News in Brief |

News in Brief

It’s not a nordic trail, but the Aspen Cross Country Center was warning hikers Monday to avoid the steep Ute Trail up the side of Aspen Mountain, given the unstable snow conditions.

After the weekend storm, steep areas are best avoided. Fractures and slides have even been reported on the ski slopes.

A bull moose that has been hanging around the Canyon Creek area apparently has some female company.

Members of a hunting party spotted two cows and a bull up Possum Creek on the north side of Storm King Mountain in early November, New Castle resident Jim Slappey said. The bull was about a half-mile from the cows, he said.

Slappey didn’t see the moose himself, but is confident of the story told by those who did.

“The people that saw them were all old, experienced hunters, and fortunately they know the difference between an elk and a moose,” he said.

Pat Tucker, area manager in Glenwood Springs for the Colorado Division of Wildlife, was encouraged to hear that the bull moose spotted in Canyon Creek in early October appeared to have been surviving the hunting season, which ended Nov. 10. Tucker had worried that hunters would mistake the moose for an elk and shoot it. He said the DOW had been working to inform hunters that a moose had been seen in the area to ensure they didn’t confuse it for another animal.

Garfield County doesn’t have a permanent moose population. Some of the biggest populations in Colorado are around Walden and Lake City, but Tucker said satellite populations exist in the Homestake Reservoir and Piney Lake areas in Eagle and Pitkin counties.

He said it’s not uncommon for young bulls to take trips far from home.

The presence of bull and cow moose near each other in the Glenwood Springs area raises the prospect of the animals breeding locally.

Should that happen, it could provide the true test of whether the moose stay around, Tucker said. Moose calves have specific habitat needs, which could dictate whether they can survive in the Canyon Creek area, perhaps can find good terrain in the Flat Tops, or choose to return to familiar stomping grounds.

A new voice for the environment in western Colorado will be affiliated with one of America’s oldest conservation organizations.

Spurred by issues ranging from natural gas drilling to wilderness protection, a Glenwood Springs man is working to form a local group of the Sierra Club. Bob Millette said he hopes to take advantage of the fact that nearly 600 people from Aspen to Rifle already belong to the Sierra Club.

“It’s a huge resource of people. We wanted to get them organized into a new group,” he said.

About 40 people attended a recent organizational meeting in Glenwood Springs, and another meeting is planned for Jan. 19.

“These people are excited about getting a group going. We’re off to a great start,” Millette said.

A Sierra Club group operated in the area years ago, under the name of the Mount Sopris Group of the Sierra Club. Millette said the new organization will be called the Roaring Fork Group.

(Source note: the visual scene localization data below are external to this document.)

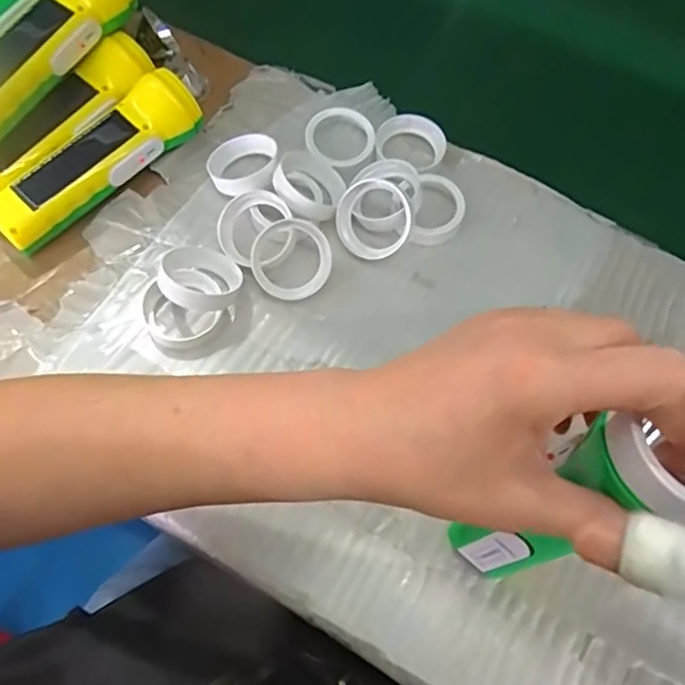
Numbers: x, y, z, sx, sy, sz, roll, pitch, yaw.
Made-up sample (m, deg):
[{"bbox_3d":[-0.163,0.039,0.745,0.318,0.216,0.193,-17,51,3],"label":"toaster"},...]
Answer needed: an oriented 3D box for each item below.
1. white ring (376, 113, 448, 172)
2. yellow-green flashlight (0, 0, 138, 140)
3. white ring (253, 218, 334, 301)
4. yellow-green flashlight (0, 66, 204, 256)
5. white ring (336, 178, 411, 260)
[{"bbox_3d":[0.054,-0.153,0.464,0.051,0.015,0.047,1,65,-2],"label":"white ring"},{"bbox_3d":[-0.218,-0.205,0.425,0.055,0.061,0.161,34,68,13],"label":"yellow-green flashlight"},{"bbox_3d":[-0.035,-0.056,0.408,0.053,0.009,0.052,-1,102,-4],"label":"white ring"},{"bbox_3d":[-0.175,-0.130,0.433,0.040,0.042,0.163,42,70,16],"label":"yellow-green flashlight"},{"bbox_3d":[0.022,-0.086,0.426,0.052,0.022,0.052,1,98,7],"label":"white ring"}]

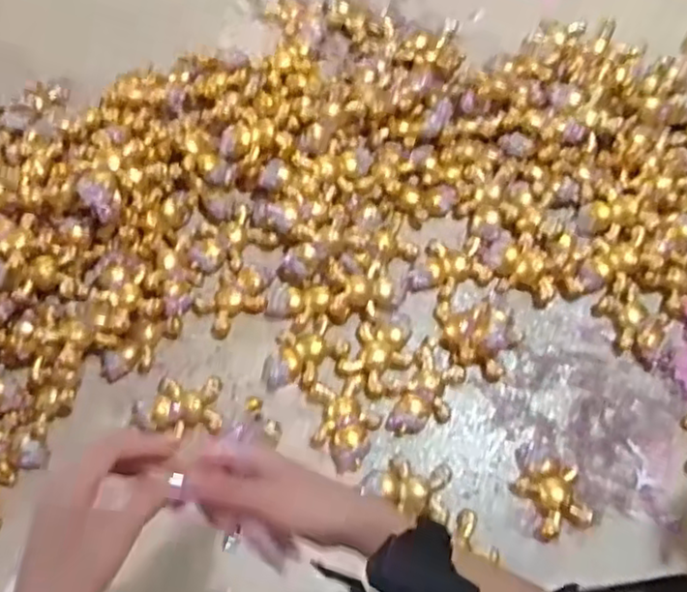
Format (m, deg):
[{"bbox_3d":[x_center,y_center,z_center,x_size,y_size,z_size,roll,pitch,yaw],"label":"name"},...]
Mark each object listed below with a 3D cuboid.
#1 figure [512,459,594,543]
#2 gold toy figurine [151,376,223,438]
[{"bbox_3d":[0.255,0.244,0.826,0.078,0.022,0.080,-25,72,-10],"label":"figure"},{"bbox_3d":[-0.196,0.139,0.870,0.082,0.028,0.067,1,69,-1],"label":"gold toy figurine"}]

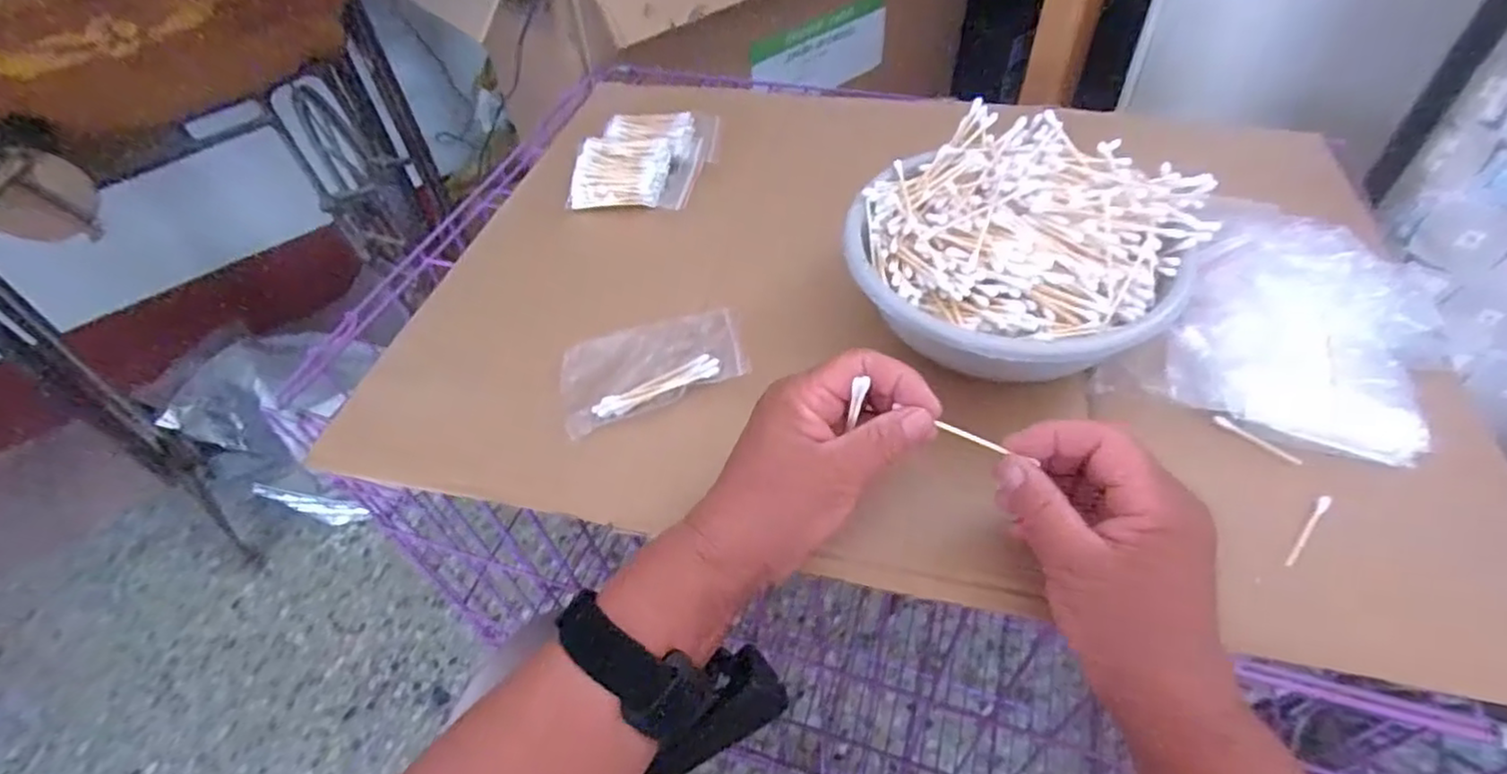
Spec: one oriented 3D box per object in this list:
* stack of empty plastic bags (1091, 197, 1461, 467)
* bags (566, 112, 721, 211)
[{"bbox_3d":[0.326,-0.045,0.408,0.144,0.028,0.205,31,59,27],"label":"stack of empty plastic bags"},{"bbox_3d":[-0.086,-0.197,0.576,0.101,0.034,0.119,6,51,9],"label":"bags"}]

It will be part of an organization with a total of about 700,000 members. The Sierra Club calls itself the oldest and largest environmental organization in the United States. Conservationist and naturalist John Muir helped found the Sierra Club in 1892, serving as its first president.

Its first accomplishment was to help defeat a proposal to reduce the size of Yosemite National Park. Later it successfully helped protect Dinosaur National Monument and the Grand Canyon from proposed dams.